Source: World Federation of Exchanges members, affiliates, correspondents, and non-members. Trade data from the global electronic order book. Daily averages were computed using year-to-date totals as of December 31, 2016, divided by 250 as an approximate number of annual trading days.
2. What are my chances of picking an investment fund that survives and outperforms?
Flip a coin and your odds of getting heads or tails are 50/50. Historically, the odds of selecting an investment fund that’s around 15 years later are about the same. Regarding out-performance, the odds are worse. The market’s pricing power works against fund managers who try to outperform through stock picking or market timing. One needn’t look further than real-world results to see this. Based on research*, only 17% of U.S. equity mutual funds and 18% of fixed income funds have survived and outperformed their benchmarks over the past 15 years.
*Source: Mutual Fund Landscape 2017, Dimensional Fund Advisors. See Appendix for important details on the study. Past performance is no guarantee of future results.
3. If I choose a fund because of strong past performance, does that mean it will do well in the future?
Some investors select mutual funds based on past returns. However, research shows that most funds in the top quartile (25%) of previous five-year returns did not maintain a top-quartile ranking in the following year. In other words, past performance offers little insight into a fund’s future returns.
Source: Mutual Fund Landscape 2017, Dimensional Fund Advisors. See Appendix for important details on the study. Past performance is no guarantee of future results.
4. Do I have to outsmart the market to be a successful investor?
Financial markets have rewarded long-term investors. People expect a positive return on the capital they invest, and historically, the equity and bond markets have provided growth of wealth that has more than offset inflation. Instead of fighting markets, let them work for you.
US Small Cap is the CRSP 6–10 Index. US Large Cap is the S&P 500 Index. Long-Term Government Bonds is the IA SBBI US LT Govt TR USD, provided by Ibbotson Associates via Morningstar Direct. Treasury Bills is the IA SBBI US 30 Day TBill TR USD, provided by Ibbotson Associates via Morningstar Direct. US Inflation is measured as changes in the US Consumer Price Index. US Consumer Price Index data is provided by the US Department of Labor Bureau of Labor Statistics. CRSP data is provided by the Center for Research in Security Prices, University of Chicago. The S&P data is provided by Standard & Poor’s Index Services Group. Indices are not available for direct investment. Index performance does not reflect the expenses associated with the management of an actual portfolio. Past performance is no guarantee of future results.
5. Is there a better way to build a portfolio?
Academic research has identified these equity and fixed income dimensions, which point to differences in expected returns among securities. Instead of attempting to outguess market prices, investors can instead pursue higher expected returns by structuring their portfolio around these dimensions.

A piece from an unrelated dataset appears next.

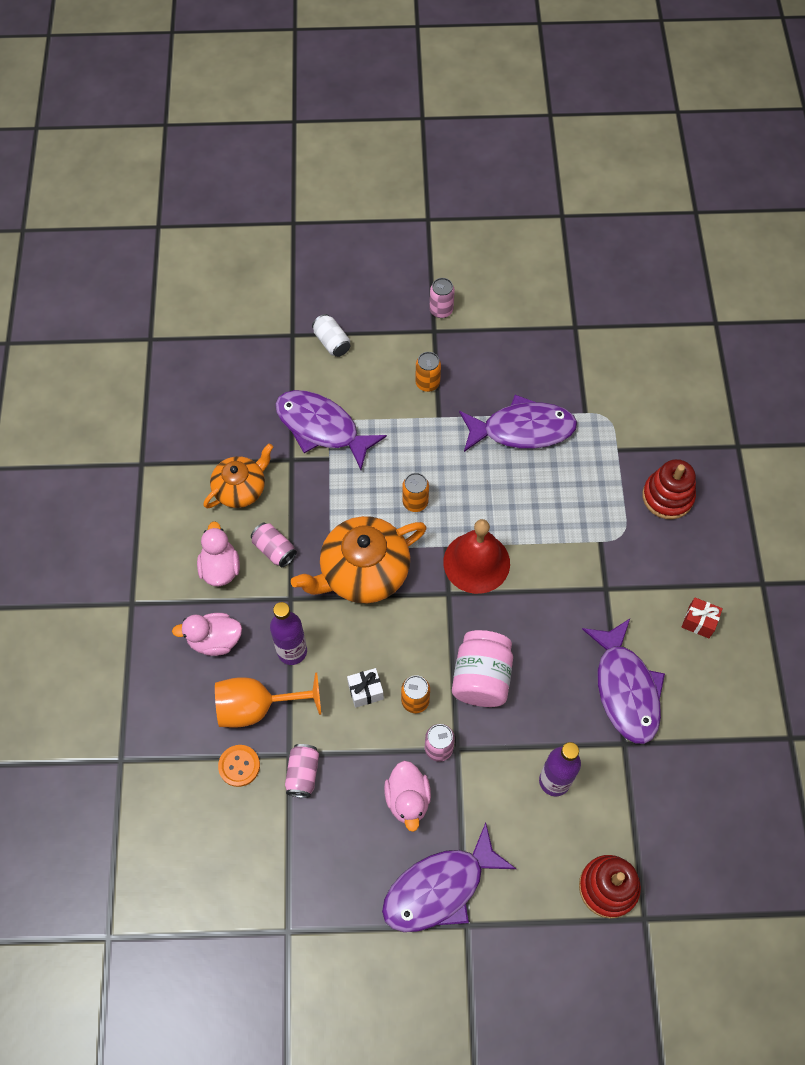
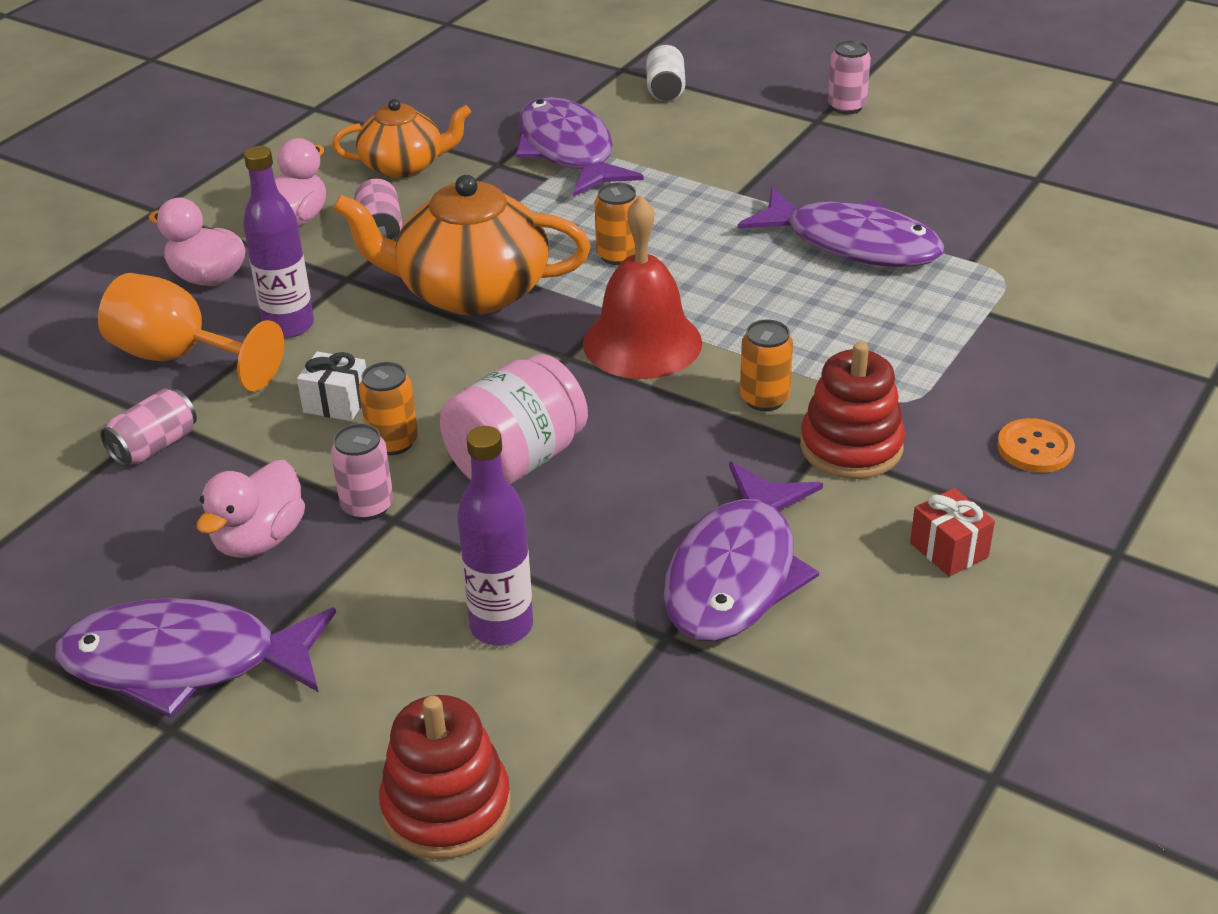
camera: 35 degrees right, 25 degrees down
(239, 766) = (87, 402): orange button -> orange button (1035, 448)
(427, 383) = (757, 160): orange can -> orange can (764, 399)
(667, 496) = (1028, 389): red stacking toy -> red stacking toy (851, 446)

Relative price is measured by the price-to-book ratio; value stocks are those with lower price-to-book ratios. Profitability is a measure of current profitability based on information from individual companies’ income statements.

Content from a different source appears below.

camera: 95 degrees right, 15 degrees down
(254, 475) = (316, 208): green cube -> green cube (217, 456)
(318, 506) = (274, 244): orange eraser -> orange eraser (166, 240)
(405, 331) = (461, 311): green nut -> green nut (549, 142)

6. Is international investing for me?
Diversification helps reduce risks that have no expected return, but diversifying only within your home market may not be enough. Global diversification can broaden your investment opportunity set. By holding a globally diversified portfolio, investors are well positioned to seek returns wherever they occur.
Number of holdings and countries for the S&P 500 Index and MSCI ACWI (All Country World Index) Investable Market Index (IMI) as of December 31, 2016. The S&P data is provided by Standard & Poor’s Index Services Group. MSCI data ©MSCI 2017, all rights reserved. International investing involves special risks such as currency fluctuation and political stability. Investing in emerging markets may accentuate those risks. Diversification does not eliminate the risk of market loss. Indices are not available for direct investment.

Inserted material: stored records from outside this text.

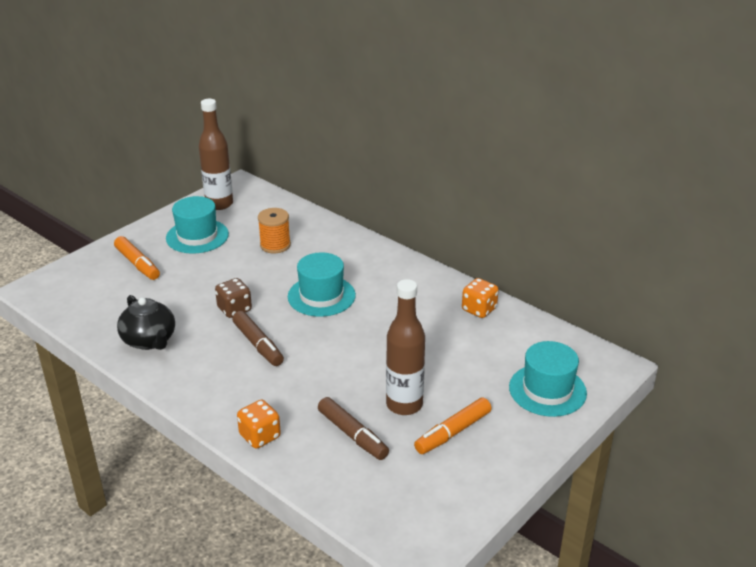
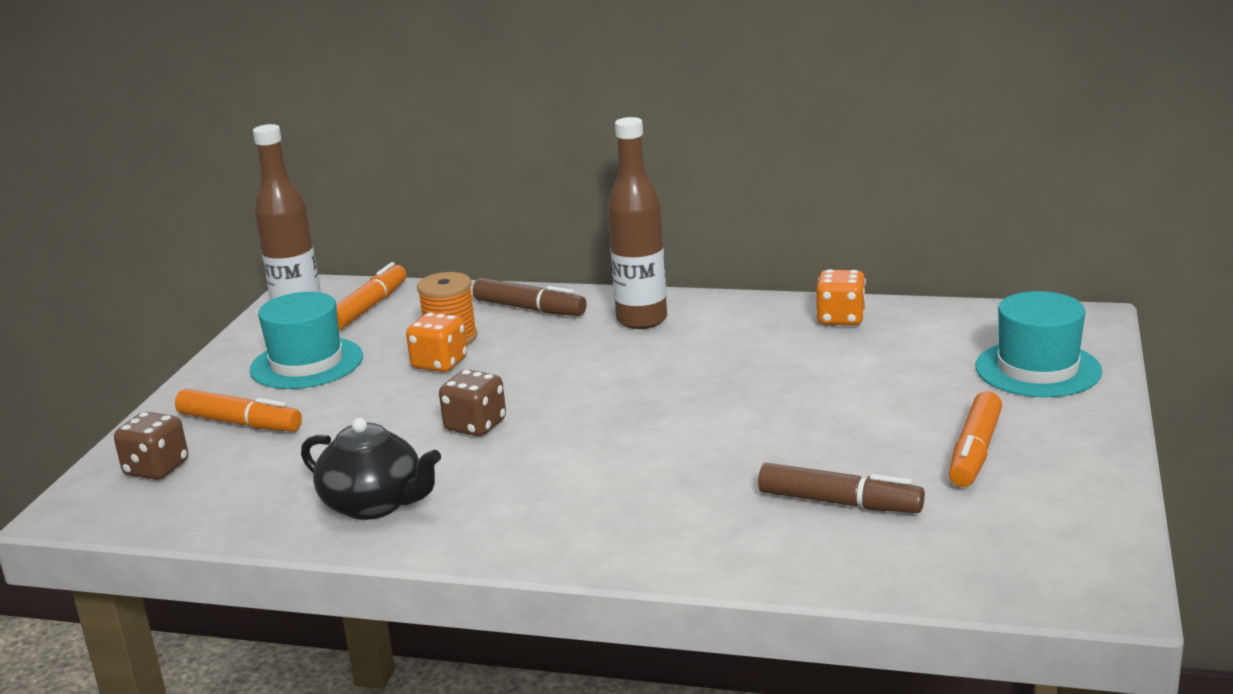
camera: 25 degrees left, 10 degrees down
(82, 278) = (156, 469): none -> brown dice
(257, 208) = (369, 307): none -> orange marker
(258, 344) = (565, 452): brown marker -> brown marker (530, 309)
(260, 436) = (702, 553): orange dice -> orange dice (439, 364)
(321, 296) = (595, 371): turquoise hat -> none
(404, 405) = (870, 446): brown bottle -> brown bottle (642, 320)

7. Will making frequent changes to my portfolio help me achieve investment success?
It’s tough, if not impossible, to know which market segments will outperform from period to period.
Accordingly, it’s better to avoid market-timing calls and other unnecessary changes that can be costly. Allowing emotions or opinions about short-term market conditions to impact long-term investment decisions can lead to disappointing results.